What to do >>
Reproduce the full listing as it stands. Images do not belong in the copy.

Exercise material >>
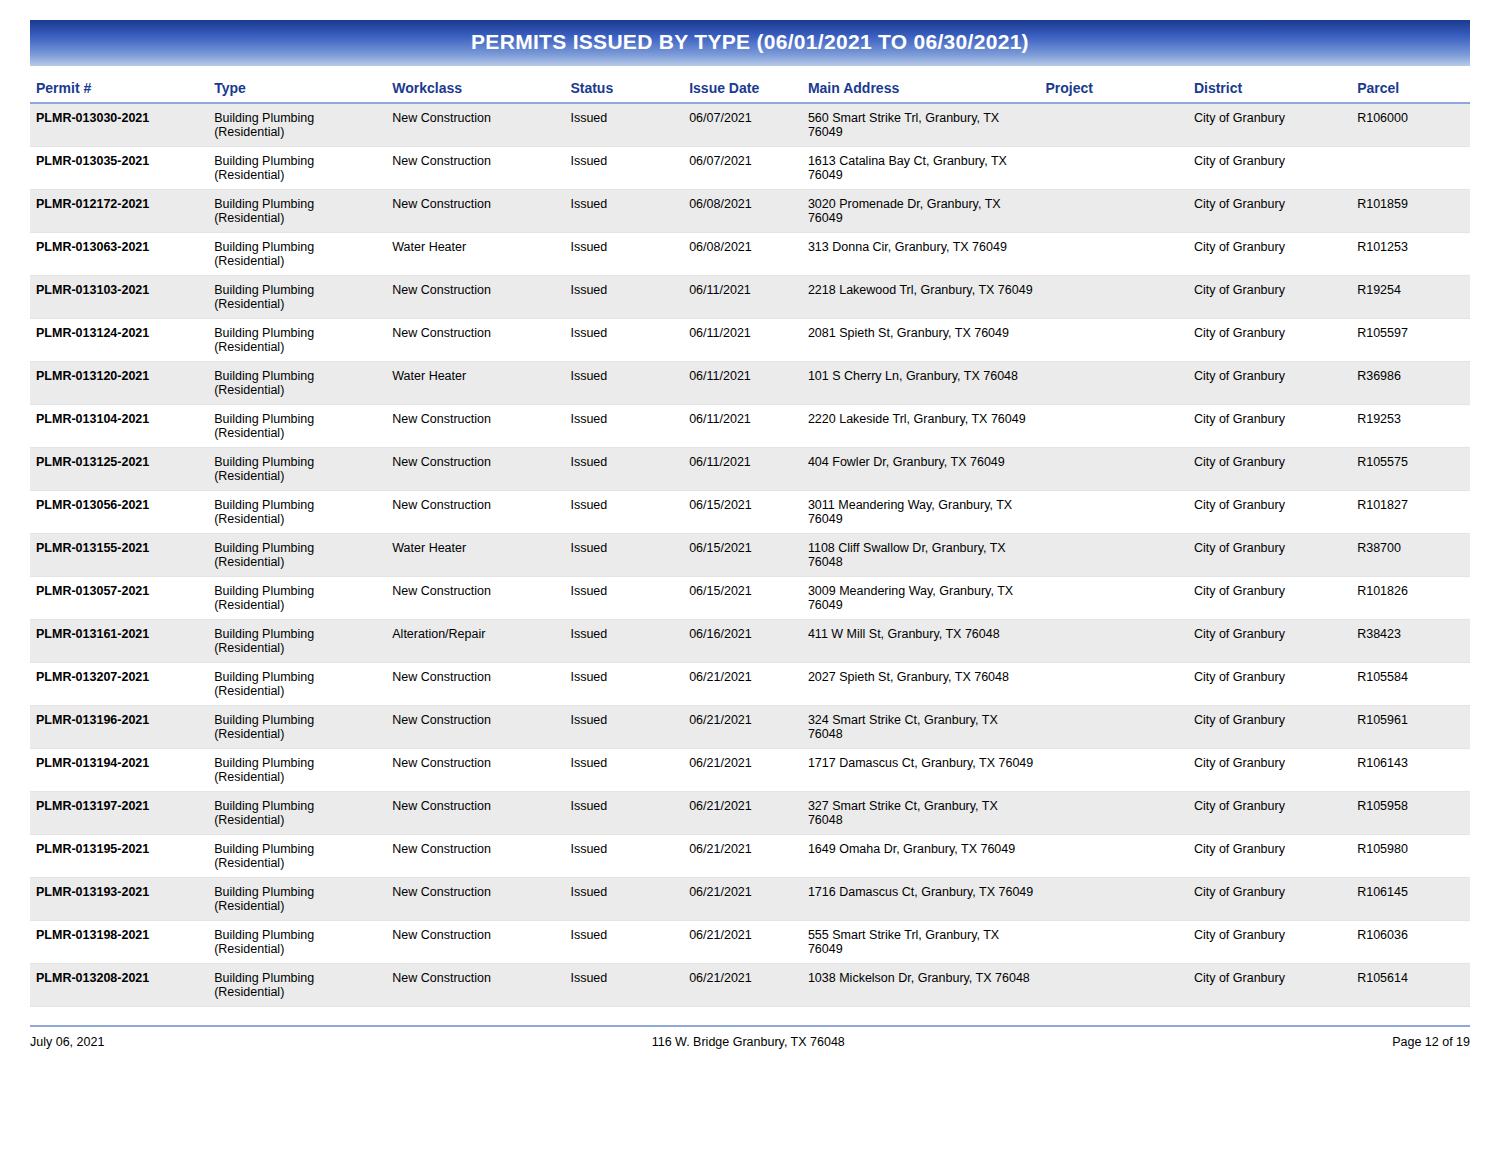PERMITS ISSUED BY TYPE (06/01/2021 TO 06/30/2021)
| Permit # | Type | Workclass | Status | Issue Date | Main Address | Project | District | Parcel |
| --- | --- | --- | --- | --- | --- | --- | --- | --- |
| PLMR-013030-2021 | Building Plumbing (Residential) | New Construction | Issued | 06/07/2021 | 560 Smart Strike Trl, Granbury, TX 76049 | | City of Granbury | R106000 |
| PLMR-013035-2021 | Building Plumbing (Residential) | New Construction | Issued | 06/07/2021 | 1613 Catalina Bay Ct, Granbury, TX 76049 | | City of Granbury | |
| PLMR-012172-2021 | Building Plumbing (Residential) | New Construction | Issued | 06/08/2021 | 3020 Promenade Dr, Granbury, TX 76049 | | City of Granbury | R101859 |
| PLMR-013063-2021 | Building Plumbing (Residential) | Water Heater | Issued | 06/08/2021 | 313 Donna Cir, Granbury, TX 76049 | | City of Granbury | R101253 |
| PLMR-013103-2021 | Building Plumbing (Residential) | New Construction | Issued | 06/11/2021 | 2218 Lakewood Trl, Granbury, TX 76049 | | City of Granbury | R19254 |
| PLMR-013124-2021 | Building Plumbing (Residential) | New Construction | Issued | 06/11/2021 | 2081 Spieth St, Granbury, TX 76049 | | City of Granbury | R105597 |
| PLMR-013120-2021 | Building Plumbing (Residential) | Water Heater | Issued | 06/11/2021 | 101 S Cherry Ln, Granbury, TX 76048 | | City of Granbury | R36986 |
| PLMR-013104-2021 | Building Plumbing (Residential) | New Construction | Issued | 06/11/2021 | 2220 Lakeside Trl, Granbury, TX 76049 | | City of Granbury | R19253 |
| PLMR-013125-2021 | Building Plumbing (Residential) | New Construction | Issued | 06/11/2021 | 404 Fowler Dr, Granbury, TX 76049 | | City of Granbury | R105575 |
| PLMR-013056-2021 | Building Plumbing (Residential) | New Construction | Issued | 06/15/2021 | 3011 Meandering Way, Granbury, TX 76049 | | City of Granbury | R101827 |
| PLMR-013155-2021 | Building Plumbing (Residential) | Water Heater | Issued | 06/15/2021 | 1108 Cliff Swallow Dr, Granbury, TX 76048 | | City of Granbury | R38700 |
| PLMR-013057-2021 | Building Plumbing (Residential) | New Construction | Issued | 06/15/2021 | 3009 Meandering Way, Granbury, TX 76049 | | City of Granbury | R101826 |
| PLMR-013161-2021 | Building Plumbing (Residential) | Alteration/Repair | Issued | 06/16/2021 | 411 W Mill St, Granbury, TX 76048 | | City of Granbury | R38423 |
| PLMR-013207-2021 | Building Plumbing (Residential) | New Construction | Issued | 06/21/2021 | 2027 Spieth St, Granbury, TX 76048 | | City of Granbury | R105584 |
| PLMR-013196-2021 | Building Plumbing (Residential) | New Construction | Issued | 06/21/2021 | 324 Smart Strike Ct, Granbury, TX 76048 | | City of Granbury | R105961 |
| PLMR-013194-2021 | Building Plumbing (Residential) | New Construction | Issued | 06/21/2021 | 1717 Damascus Ct, Granbury, TX 76049 | | City of Granbury | R106143 |
| PLMR-013197-2021 | Building Plumbing (Residential) | New Construction | Issued | 06/21/2021 | 327 Smart Strike Ct, Granbury, TX 76048 | | City of Granbury | R105958 |
| PLMR-013195-2021 | Building Plumbing (Residential) | New Construction | Issued | 06/21/2021 | 1649 Omaha Dr, Granbury, TX 76049 | | City of Granbury | R105980 |
| PLMR-013193-2021 | Building Plumbing (Residential) | New Construction | Issued | 06/21/2021 | 1716 Damascus Ct, Granbury, TX 76049 | | City of Granbury | R106145 |
| PLMR-013198-2021 | Building Plumbing (Residential) | New Construction | Issued | 06/21/2021 | 555 Smart Strike Trl, Granbury, TX 76049 | | City of Granbury | R106036 |
| PLMR-013208-2021 | Building Plumbing (Residential) | New Construction | Issued | 06/21/2021 | 1038 Mickelson Dr, Granbury, TX 76048 | | City of Granbury | R105614 |
July 06, 2021
116 W. Bridge Granbury, TX 76048
Page 12 of 19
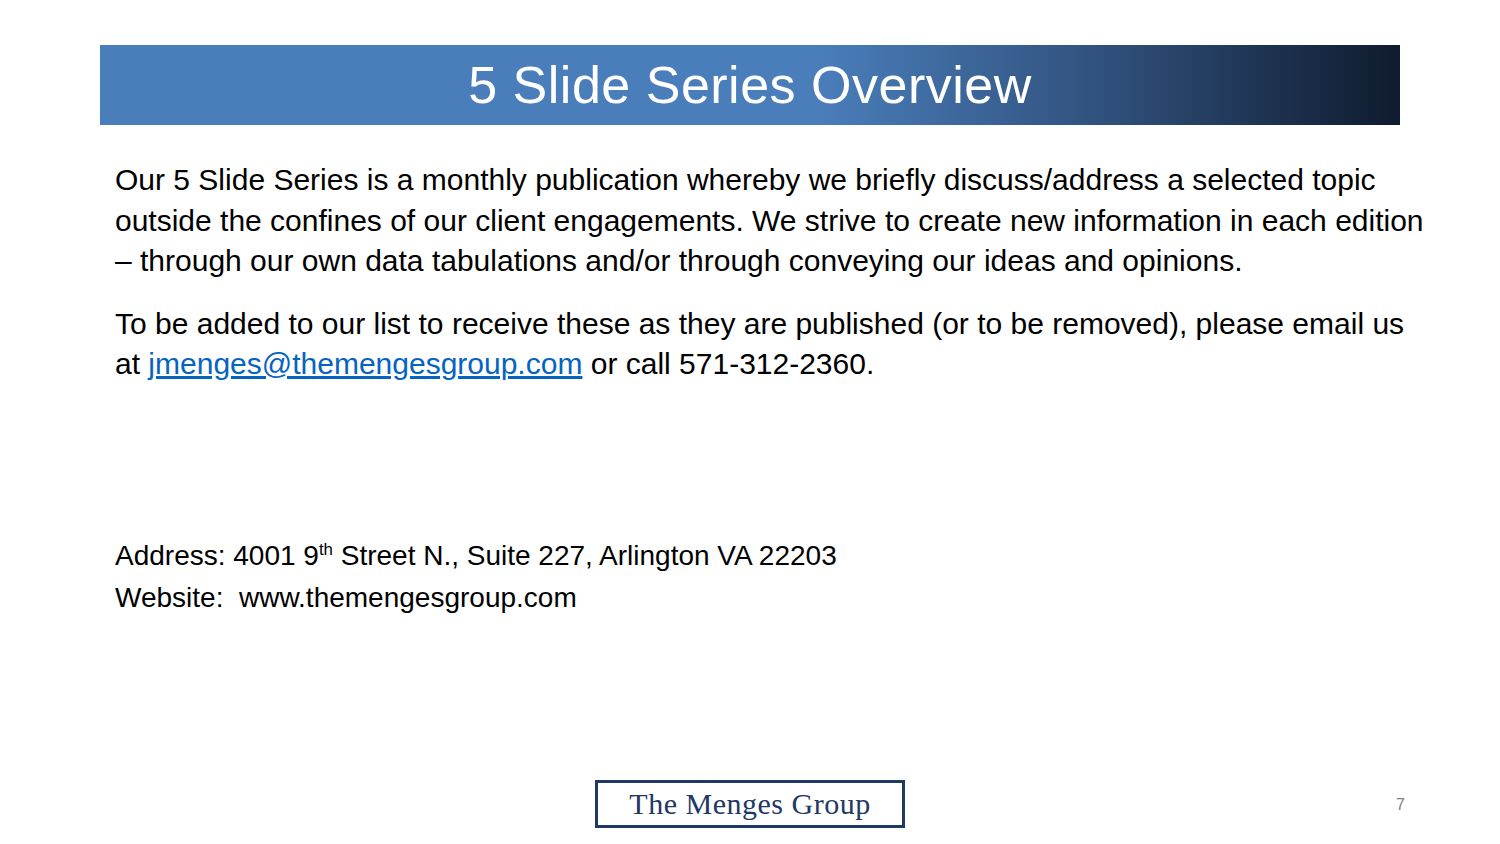5 Slide Series Overview
Our 5 Slide Series is a monthly publication whereby we briefly discuss/address a selected topic outside the confines of our client engagements. We strive to create new information in each edition – through our own data tabulations and/or through conveying our ideas and opinions.
To be added to our list to receive these as they are published (or to be removed), please email us at jmenges@themengesgroup.com or call 571-312-2360.
Address: 4001 9th Street N., Suite 227, Arlington VA 22203
Website: www.themengesgroup.com
The Menges Group
7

Answer box >>
PERMITS ISSUED BY TYPE (06/01/2021 TO 06/30/2021)
| Permit # | Type | Workclass | Status | Issue Date | Main Address | Project | District | Parcel |
| --- | --- | --- | --- | --- | --- | --- | --- | --- |
| PLMR-013030-2021 | Building Plumbing (Residential) | New Construction | Issued | 06/07/2021 | 560 Smart Strike Trl, Granbury, TX 76049 | | City of Granbury | R106000 |
| PLMR-013035-2021 | Building Plumbing (Residential) | New Construction | Issued | 06/07/2021 | 1613 Catalina Bay Ct, Granbury, TX 76049 | | City of Granbury | |
| PLMR-012172-2021 | Building Plumbing (Residential) | New Construction | Issued | 06/08/2021 | 3020 Promenade Dr, Granbury, TX 76049 | | City of Granbury | R101859 |
| PLMR-013063-2021 | Building Plumbing (Residential) | Water Heater | Issued | 06/08/2021 | 313 Donna Cir, Granbury, TX 76049 | | City of Granbury | R101253 |
| PLMR-013103-2021 | Building Plumbing (Residential) | New Construction | Issued | 06/11/2021 | 2218 Lakewood Trl, Granbury, TX 76049 | | City of Granbury | R19254 |
| PLMR-013124-2021 | Building Plumbing (Residential) | New Construction | Issued | 06/11/2021 | 2081 Spieth St, Granbury, TX 76049 | | City of Granbury | R105597 |
| PLMR-013120-2021 | Building Plumbing (Residential) | Water Heater | Issued | 06/11/2021 | 101 S Cherry Ln, Granbury, TX 76048 | | City of Granbury | R36986 |
| PLMR-013104-2021 | Building Plumbing (Residential) | New Construction | Issued | 06/11/2021 | 2220 Lakeside Trl, Granbury, TX 76049 | | City of Granbury | R19253 |
| PLMR-013125-2021 | Building Plumbing (Residential) | New Construction | Issued | 06/11/2021 | 404 Fowler Dr, Granbury, TX 76049 | | City of Granbury | R105575 |
| PLMR-013056-2021 | Building Plumbing (Residential) | New Construction | Issued | 06/15/2021 | 3011 Meandering Way, Granbury, TX 76049 | | City of Granbury | R101827 |
| PLMR-013155-2021 | Building Plumbing (Residential) | Water Heater | Issued | 06/15/2021 | 1108 Cliff Swallow Dr, Granbury, TX 76048 | | City of Granbury | R38700 |
| PLMR-013057-2021 | Building Plumbing (Residential) | New Construction | Issued | 06/15/2021 | 3009 Meandering Way, Granbury, TX 76049 | | City of Granbury | R101826 |
| PLMR-013161-2021 | Building Plumbing (Residential) | Alteration/Repair | Issued | 06/16/2021 | 411 W Mill St, Granbury, TX 76048 | | City of Granbury | R38423 |
| PLMR-013207-2021 | Building Plumbing (Residential) | New Construction | Issued | 06/21/2021 | 2027 Spieth St, Granbury, TX 76048 | | City of Granbury | R105584 |
| PLMR-013196-2021 | Building Plumbing (Residential) | New Construction | Issued | 06/21/2021 | 324 Smart Strike Ct, Granbury, TX 76048 | | City of Granbury | R105961 |
| PLMR-013194-2021 | Building Plumbing (Residential) | New Construction | Issued | 06/21/2021 | 1717 Damascus Ct, Granbury, TX 76049 | | City of Granbury | R106143 |
| PLMR-013197-2021 | Building Plumbing (Residential) | New Construction | Issued | 06/21/2021 | 327 Smart Strike Ct, Granbury, TX 76048 | | City of Granbury | R105958 |
| PLMR-013195-2021 | Building Plumbing (Residential) | New Construction | Issued | 06/21/2021 | 1649 Omaha Dr, Granbury, TX 76049 | | City of Granbury | R105980 |
| PLMR-013193-2021 | Building Plumbing (Residential) | New Construction | Issued | 06/21/2021 | 1716 Damascus Ct, Granbury, TX 76049 | | City of Granbury | R106145 |
| PLMR-013198-2021 | Building Plumbing (Residential) | New Construction | Issued | 06/21/2021 | 555 Smart Strike Trl, Granbury, TX 76049 | | City of Granbury | R106036 |
| PLMR-013208-2021 | Building Plumbing (Residential) | New Construction | Issued | 06/21/2021 | 1038 Mickelson Dr, Granbury, TX 76048 | | City of Granbury | R105614 |
July 06, 2021
116 W. Bridge Granbury, TX 76048
Page 12 of 19
5 Slide Series Overview
Our 5 Slide Series is a monthly publication whereby we briefly discuss/address a selected topic outside the confines of our client engagements. We strive to create new information in each edition – through our own data tabulations and/or through conveying our ideas and opinions.
To be added to our list to receive these as they are published (or to be removed), please email us at jmenges@themengesgroup.com or call 571-312-2360.
Address: 4001 9th Street N., Suite 227, Arlington VA 22203
Website: www.themengesgroup.com
The Menges Group
7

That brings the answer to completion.